HERMES: KV Cache as Hierarchical Memory for Efficient Streaming Video Understanding
- •HERMES architecture enables real-time streaming video understanding without the need for additional model training.
- •System achieves 10x faster Time to First Token and reduces video token usage by 68%.
- •Hierarchical memory framework maintains constant GPU memory usage regardless of video length to prevent crashes.

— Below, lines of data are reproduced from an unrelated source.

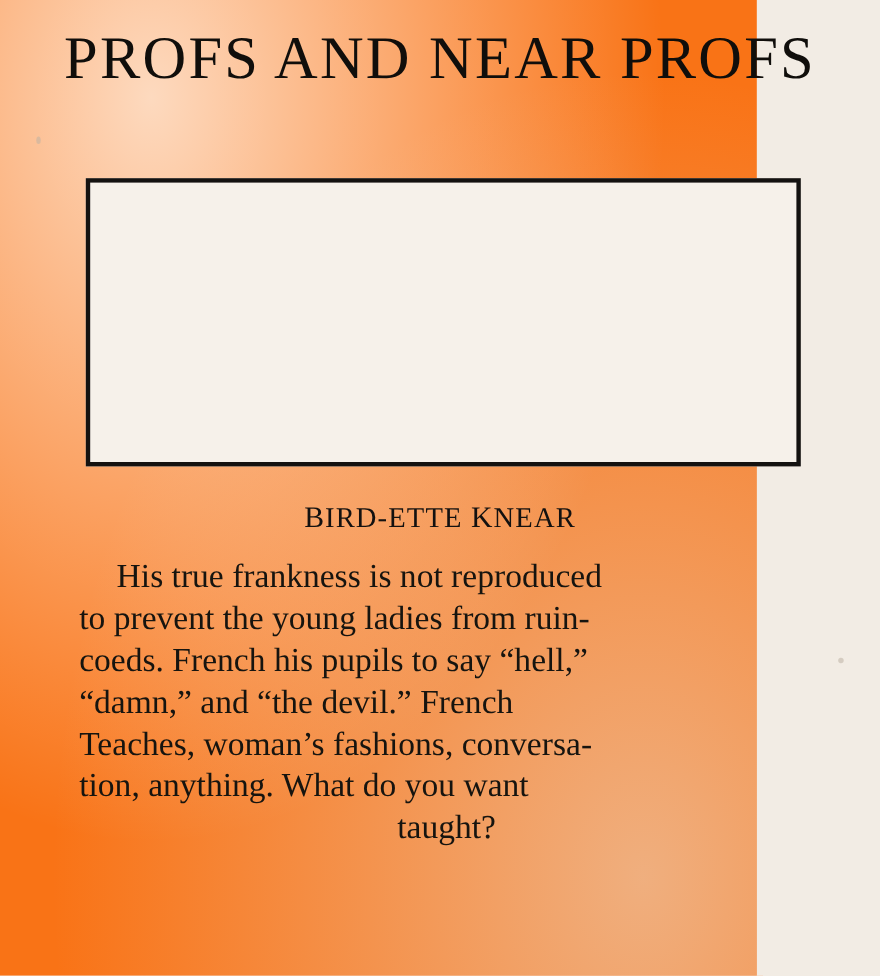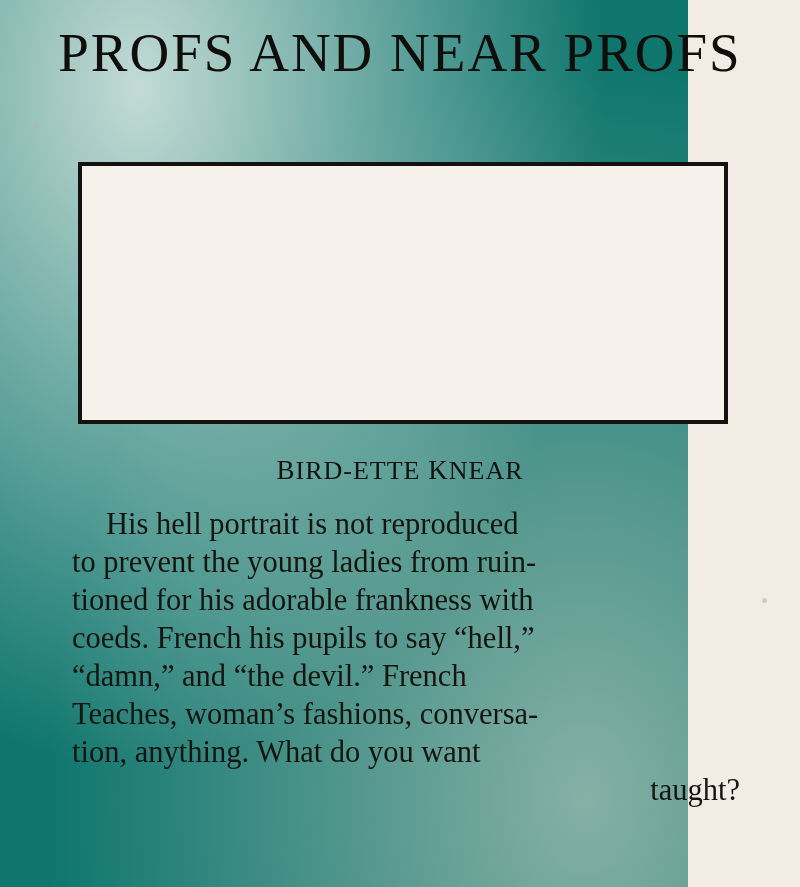--- a/index.html
+++ b/index.html
@@ -12,21 +12,21 @@
     height: 887px;
     overflow: hidden;
     font-family: "Liberation Serif", serif;
     color: #15130f;
     position: relative;
   }
   .page {
     position: relative;
     width: 688px;
     height: 887px;
-    background: #0f766e;
+    background: #f97316;
   }
   
   .page::before {
     content: "";
     position: absolute;
     inset: 0;
     background:
       radial-gradient(ellipse at 20% 10%, rgba(255,252,247,0.75), rgba(255,252,247,0) 60%),
       radial-gradient(ellipse at 85% 90%, rgba(232,224,212,0.55), rgba(232,224,212,0) 65%);
     pointer-events: none;
@@ -78,21 +78,21 @@
     font-size: 30.5px;
     line-height: 38px;
     color: #16140f;
   }
   .body-text p {
     margin: 0;
     text-align: justify;
     text-justify: inter-word;
   }
   .body-text p.last {
-    text-align: right;
+    text-align: center;
   }
   .indent {
     display: inline-block;
     width: 34px;
   }
   
   .speck {
     position: absolute;
     background: #bdb3a4;
     border-radius: 50%;
@@ -113,23 +113,22 @@
 
   <div class="headline">PROFS AND NEAR PROFS</div>
 
   <div class="portrait-frame"></div>
 
   <div class="caption">
     <span>B</span><span class="small-caps">IRD</span><span class="small-caps">-</span><span class="small-caps">ETTE</span>&nbsp;<span>K</span><span class="small-caps">NEAR</span>
   </div>
 
   <div class="body-text">
-    <p><span class="indent"></span><span>His hell portrait is not reproduced</span></p>
+    <p><span class="indent"></span><span>His true frankness is not reproduced</span></p>
     <p><span>to prevent the young ladies from ruin-</span></p>
-    <p><span>tioned for his adorable frankness with</span></p>
     <p><span>coeds.   French his pupils to say “hell,”</span></p>
     <p><span>“damn,” and “the devil.”  French</span></p>
     <p><span>Teaches, woman’s fashions, conversa-</span></p>
     <p><span>tion, anything.  What do you want</span></p>
     <p class="last"><span>taught?</span></p>
   </div>
 
 </div>
 
 </body></html>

Modern Multimodal Large Language Model (MLLM) systems excel at analyzing static video files but often stumble when forced to process live video streams in real time. These models typically struggle to balance high accuracy with the heavy memory demands and latency required for continuous input. HERMES addresses this bottleneck by reimagining the model's internal storage—specifically the KV cache (a specialized memory that stores previous mathematical computations)—as a tiered, hierarchical memory system. Instead of treating all video data equally, HERMES categorizes information into sensory, working, and long-term memory across different layers of the neural network. This mimics human cognitive processing, where shallow layers capture immediate events and deeper layers anchor long-term semantic meaning. This training-free approach allows for a plug-and-play implementation, meaning developers can enhance existing models without the costly and time-consuming process of retraining them from scratch. The results are striking: HERMES delivers a 10x improvement in the Time to First Token (TTFT), the speed at which a model begins generating its response. Remarkably, it maintains high accuracy even when discarding up to 68% of redundant video tokens. By keeping GPU memory usage constant regardless of video duration, HERMES effectively eliminates the memory errors that frequently plague long-form video processing, paving the way for more responsive AI assistants in live-stream environments.